Via the Django configuration settings, i.e. base.py, the storage service will look for a file in /etc/archivematica/ called storageService.logging.json. If this file is found it can be used to override the default logging behavior.

The storageService.logging.json file found in this installation directory provides an example that is configured to output to a logs directory: /var/log/archivematica/storage-service, i.e. /var/log/archivematica/storage-service/storage_service.log.

Increase or decrease the logging output

Archivematica uses Python's standard approach to logging. There is a hierarchy of logging levels, at each level, more or less output can be configured. The values run from DEBUG (verbose) to CRITICAL (less verbose) as follows:

  • DEBUG.
  • INFO.
  • WARNING.
  • ERROR.
  • CRITICAL.

The Python documentation provides greater explanation.

Though best efforts are taken to include the most useful information for debugging as possible your mileage may vary in debugging Archivematica or the Storage Service depending on the way the developer has written any particular module.

This is largely the same with external libraries, however, increasing their logging level can make available more information that isn't output by choice in the storage service's modules. Take for example the S3 Boto3 adapter. Logging can be changed from INFO to DEBUG to reveal more detailed information about a file transfer:

    "boto3": {"level": "INFO"}, // becomes "boto3.*": {"level": "DEBUG"},
    "botocore": {"level": "INFO"} // becomes "botocore.*": {"level": "DEBUG"}

Debug logging should never be used on a production server without the full implications being understood.
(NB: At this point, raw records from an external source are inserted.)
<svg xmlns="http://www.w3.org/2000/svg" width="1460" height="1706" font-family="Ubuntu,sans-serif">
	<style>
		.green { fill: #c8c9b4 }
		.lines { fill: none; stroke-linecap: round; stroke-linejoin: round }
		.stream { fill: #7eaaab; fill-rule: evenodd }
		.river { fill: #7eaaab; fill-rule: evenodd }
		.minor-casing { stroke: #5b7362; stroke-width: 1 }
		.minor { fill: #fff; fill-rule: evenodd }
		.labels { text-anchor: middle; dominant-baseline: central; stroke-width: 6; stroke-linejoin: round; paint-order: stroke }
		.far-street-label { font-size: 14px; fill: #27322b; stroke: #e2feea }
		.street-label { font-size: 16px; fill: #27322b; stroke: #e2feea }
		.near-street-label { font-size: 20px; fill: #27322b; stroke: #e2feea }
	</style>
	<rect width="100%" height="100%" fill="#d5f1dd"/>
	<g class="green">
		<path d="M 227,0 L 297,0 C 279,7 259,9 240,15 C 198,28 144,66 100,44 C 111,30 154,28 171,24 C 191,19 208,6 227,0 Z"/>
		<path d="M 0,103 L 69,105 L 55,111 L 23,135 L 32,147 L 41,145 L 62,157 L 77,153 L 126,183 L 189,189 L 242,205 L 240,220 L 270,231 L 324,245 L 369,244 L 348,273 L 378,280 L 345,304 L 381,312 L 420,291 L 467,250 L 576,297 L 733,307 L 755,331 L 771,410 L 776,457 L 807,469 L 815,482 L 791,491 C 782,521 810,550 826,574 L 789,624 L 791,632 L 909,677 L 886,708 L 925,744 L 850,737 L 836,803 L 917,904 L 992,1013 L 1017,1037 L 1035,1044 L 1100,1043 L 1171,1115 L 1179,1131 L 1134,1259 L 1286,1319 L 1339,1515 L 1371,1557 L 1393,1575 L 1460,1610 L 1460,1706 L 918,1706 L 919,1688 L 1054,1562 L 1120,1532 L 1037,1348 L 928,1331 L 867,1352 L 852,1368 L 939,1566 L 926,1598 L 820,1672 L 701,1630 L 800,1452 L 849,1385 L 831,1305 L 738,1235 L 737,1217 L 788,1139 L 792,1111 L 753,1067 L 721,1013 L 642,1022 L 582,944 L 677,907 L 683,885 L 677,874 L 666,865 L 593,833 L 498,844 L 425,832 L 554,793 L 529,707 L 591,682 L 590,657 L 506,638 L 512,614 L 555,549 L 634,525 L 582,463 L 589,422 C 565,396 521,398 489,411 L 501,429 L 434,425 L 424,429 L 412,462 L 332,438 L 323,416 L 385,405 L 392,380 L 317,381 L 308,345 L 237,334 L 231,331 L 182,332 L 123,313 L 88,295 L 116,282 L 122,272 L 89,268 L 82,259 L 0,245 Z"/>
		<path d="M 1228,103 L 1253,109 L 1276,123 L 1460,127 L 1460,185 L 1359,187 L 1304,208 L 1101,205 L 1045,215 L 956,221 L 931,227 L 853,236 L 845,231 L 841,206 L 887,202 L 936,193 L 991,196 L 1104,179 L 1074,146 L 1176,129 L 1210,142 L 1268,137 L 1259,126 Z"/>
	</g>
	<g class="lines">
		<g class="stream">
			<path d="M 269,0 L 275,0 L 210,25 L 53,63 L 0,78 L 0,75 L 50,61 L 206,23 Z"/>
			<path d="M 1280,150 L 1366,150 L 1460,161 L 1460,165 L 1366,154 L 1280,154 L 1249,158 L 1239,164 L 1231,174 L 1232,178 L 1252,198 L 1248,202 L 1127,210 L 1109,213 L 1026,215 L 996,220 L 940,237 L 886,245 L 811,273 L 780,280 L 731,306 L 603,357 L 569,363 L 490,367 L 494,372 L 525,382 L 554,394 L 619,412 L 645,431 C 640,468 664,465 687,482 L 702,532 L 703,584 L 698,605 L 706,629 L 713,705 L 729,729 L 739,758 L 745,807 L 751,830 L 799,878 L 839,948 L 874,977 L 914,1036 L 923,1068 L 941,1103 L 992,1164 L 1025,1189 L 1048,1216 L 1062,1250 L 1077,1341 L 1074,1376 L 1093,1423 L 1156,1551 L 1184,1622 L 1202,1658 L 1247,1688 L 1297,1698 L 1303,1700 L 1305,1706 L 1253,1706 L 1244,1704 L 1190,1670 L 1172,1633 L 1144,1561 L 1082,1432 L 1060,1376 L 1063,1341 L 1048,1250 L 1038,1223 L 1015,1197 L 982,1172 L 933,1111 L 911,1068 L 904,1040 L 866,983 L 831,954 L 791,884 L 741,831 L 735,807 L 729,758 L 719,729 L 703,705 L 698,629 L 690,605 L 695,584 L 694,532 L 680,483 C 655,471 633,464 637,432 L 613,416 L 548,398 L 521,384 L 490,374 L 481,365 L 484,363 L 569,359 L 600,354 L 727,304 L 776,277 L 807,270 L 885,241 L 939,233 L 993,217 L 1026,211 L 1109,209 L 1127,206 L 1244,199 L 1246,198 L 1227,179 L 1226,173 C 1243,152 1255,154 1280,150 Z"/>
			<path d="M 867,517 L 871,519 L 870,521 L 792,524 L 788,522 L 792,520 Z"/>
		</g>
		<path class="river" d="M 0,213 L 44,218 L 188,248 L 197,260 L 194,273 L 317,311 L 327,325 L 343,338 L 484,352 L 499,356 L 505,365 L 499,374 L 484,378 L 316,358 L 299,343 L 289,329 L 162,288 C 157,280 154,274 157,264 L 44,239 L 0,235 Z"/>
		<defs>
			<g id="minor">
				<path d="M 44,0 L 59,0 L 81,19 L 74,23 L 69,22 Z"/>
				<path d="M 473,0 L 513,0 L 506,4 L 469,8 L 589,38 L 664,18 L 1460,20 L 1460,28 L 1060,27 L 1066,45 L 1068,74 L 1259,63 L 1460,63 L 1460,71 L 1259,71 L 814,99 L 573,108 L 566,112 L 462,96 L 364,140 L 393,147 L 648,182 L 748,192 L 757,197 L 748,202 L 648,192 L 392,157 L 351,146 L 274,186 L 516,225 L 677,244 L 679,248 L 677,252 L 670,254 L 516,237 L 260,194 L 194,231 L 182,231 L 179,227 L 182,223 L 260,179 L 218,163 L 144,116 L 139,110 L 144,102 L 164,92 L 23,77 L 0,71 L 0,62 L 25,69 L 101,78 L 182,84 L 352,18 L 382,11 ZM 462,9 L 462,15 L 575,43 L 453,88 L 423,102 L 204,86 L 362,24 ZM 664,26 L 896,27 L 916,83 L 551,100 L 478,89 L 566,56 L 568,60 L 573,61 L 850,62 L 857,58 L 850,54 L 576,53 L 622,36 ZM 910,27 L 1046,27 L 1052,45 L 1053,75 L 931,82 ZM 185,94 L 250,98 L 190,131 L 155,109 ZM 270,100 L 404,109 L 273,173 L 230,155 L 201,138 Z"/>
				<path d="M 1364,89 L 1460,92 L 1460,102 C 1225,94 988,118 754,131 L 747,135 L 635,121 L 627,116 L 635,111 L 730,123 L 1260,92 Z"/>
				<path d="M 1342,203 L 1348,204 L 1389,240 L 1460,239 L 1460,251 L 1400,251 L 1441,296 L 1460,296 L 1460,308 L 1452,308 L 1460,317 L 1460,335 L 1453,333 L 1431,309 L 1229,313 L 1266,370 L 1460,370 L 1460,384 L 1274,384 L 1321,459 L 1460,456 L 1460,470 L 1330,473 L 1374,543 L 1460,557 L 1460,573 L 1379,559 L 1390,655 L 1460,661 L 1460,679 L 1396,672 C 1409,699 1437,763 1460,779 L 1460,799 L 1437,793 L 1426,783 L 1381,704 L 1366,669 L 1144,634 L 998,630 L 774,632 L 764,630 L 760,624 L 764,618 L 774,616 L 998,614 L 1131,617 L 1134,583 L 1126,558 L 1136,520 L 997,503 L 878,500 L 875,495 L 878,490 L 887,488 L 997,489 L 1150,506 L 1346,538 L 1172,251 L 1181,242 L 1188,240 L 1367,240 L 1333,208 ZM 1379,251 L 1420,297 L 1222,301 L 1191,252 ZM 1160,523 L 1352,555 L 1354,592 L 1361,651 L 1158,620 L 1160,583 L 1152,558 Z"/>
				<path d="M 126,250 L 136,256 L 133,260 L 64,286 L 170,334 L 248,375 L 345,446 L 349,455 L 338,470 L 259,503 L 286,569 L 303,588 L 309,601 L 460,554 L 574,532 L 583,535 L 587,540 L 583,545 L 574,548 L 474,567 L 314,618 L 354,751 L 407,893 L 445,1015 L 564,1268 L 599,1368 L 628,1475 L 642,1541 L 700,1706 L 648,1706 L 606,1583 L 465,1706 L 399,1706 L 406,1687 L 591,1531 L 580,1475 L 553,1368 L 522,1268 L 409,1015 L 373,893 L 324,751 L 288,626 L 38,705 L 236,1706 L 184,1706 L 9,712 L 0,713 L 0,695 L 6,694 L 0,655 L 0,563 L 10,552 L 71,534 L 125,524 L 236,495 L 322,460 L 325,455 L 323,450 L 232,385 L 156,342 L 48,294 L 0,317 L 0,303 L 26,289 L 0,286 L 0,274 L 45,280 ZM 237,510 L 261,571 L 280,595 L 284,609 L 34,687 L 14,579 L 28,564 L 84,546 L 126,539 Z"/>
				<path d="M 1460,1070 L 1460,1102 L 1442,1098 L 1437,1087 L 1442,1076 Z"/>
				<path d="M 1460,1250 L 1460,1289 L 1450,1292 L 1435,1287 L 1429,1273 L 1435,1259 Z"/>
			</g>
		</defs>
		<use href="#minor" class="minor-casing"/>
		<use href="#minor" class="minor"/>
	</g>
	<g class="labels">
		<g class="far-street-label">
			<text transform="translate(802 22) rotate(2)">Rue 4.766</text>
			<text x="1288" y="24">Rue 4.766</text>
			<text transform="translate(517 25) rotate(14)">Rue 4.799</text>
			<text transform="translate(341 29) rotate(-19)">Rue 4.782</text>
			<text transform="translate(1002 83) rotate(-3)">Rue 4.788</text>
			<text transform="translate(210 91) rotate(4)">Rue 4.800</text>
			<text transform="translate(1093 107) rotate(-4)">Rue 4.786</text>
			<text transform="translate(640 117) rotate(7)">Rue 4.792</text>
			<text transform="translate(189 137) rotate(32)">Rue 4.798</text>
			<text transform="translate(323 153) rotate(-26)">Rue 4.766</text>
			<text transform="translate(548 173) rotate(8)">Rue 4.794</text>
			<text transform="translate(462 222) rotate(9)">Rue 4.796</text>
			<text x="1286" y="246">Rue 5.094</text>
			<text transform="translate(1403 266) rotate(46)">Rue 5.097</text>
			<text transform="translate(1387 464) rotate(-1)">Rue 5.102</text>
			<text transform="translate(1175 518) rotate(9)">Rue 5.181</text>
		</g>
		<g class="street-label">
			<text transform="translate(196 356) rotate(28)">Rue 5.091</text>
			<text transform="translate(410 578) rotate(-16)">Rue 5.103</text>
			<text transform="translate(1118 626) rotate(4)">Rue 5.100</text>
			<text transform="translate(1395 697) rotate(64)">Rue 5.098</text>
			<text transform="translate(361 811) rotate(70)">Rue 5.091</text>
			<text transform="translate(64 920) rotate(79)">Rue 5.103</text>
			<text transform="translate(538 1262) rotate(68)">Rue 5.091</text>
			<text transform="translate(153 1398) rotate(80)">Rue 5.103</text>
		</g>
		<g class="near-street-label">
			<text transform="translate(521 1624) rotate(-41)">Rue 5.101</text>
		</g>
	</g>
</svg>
The Boto3 developers, for example, ask users to heed their warning:

Warning: Be aware that when logging anything from 'botocore' the full wire trace will appear in your logs. If your payloads contain sensitive data this should not be used in production.

More information can be configured in Archivematica's Storage Service logging for additional Django web-framework components, SWORD2, and Boto3 which is used to manage data transfer and communication between the Storage Service and S3.

New issues or pull-requests can be submitted in support of additional logging wherever it is needed by maintainers of Archivematica's services.